Count the lines containing "năng" in the entries underneath, and state that count without anything else.

(Saved data entries)
┄┄┄┄┄┄┄┄┄┄

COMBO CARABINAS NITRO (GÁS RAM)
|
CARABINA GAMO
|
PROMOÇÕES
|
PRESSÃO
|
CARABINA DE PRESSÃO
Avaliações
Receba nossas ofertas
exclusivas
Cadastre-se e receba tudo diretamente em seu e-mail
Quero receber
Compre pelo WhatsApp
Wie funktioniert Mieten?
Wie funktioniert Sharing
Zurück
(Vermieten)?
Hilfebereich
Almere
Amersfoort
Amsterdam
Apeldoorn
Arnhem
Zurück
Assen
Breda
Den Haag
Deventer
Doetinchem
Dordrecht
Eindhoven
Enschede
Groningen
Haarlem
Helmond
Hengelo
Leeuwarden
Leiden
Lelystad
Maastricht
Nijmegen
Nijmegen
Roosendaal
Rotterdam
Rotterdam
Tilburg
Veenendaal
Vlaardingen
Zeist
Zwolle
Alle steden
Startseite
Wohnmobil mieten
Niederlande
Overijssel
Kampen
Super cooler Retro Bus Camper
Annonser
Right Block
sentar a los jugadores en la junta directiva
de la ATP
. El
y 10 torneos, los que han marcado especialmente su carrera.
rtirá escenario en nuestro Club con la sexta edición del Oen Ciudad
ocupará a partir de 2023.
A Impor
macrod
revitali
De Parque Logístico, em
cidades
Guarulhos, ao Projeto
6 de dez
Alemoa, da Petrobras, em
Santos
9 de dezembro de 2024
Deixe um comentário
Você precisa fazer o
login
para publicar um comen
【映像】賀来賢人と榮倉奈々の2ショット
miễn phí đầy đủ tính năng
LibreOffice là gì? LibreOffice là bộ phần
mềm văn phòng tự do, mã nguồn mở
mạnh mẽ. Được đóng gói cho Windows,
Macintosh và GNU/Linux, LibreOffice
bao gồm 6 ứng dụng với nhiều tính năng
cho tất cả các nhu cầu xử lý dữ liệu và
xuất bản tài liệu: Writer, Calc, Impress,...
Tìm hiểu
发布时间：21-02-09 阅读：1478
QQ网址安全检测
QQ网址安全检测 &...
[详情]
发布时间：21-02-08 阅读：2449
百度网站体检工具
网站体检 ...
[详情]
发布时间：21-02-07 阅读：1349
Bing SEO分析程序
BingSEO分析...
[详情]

┄┄┄┄┄┄┄┄┄┄

Task answer:
2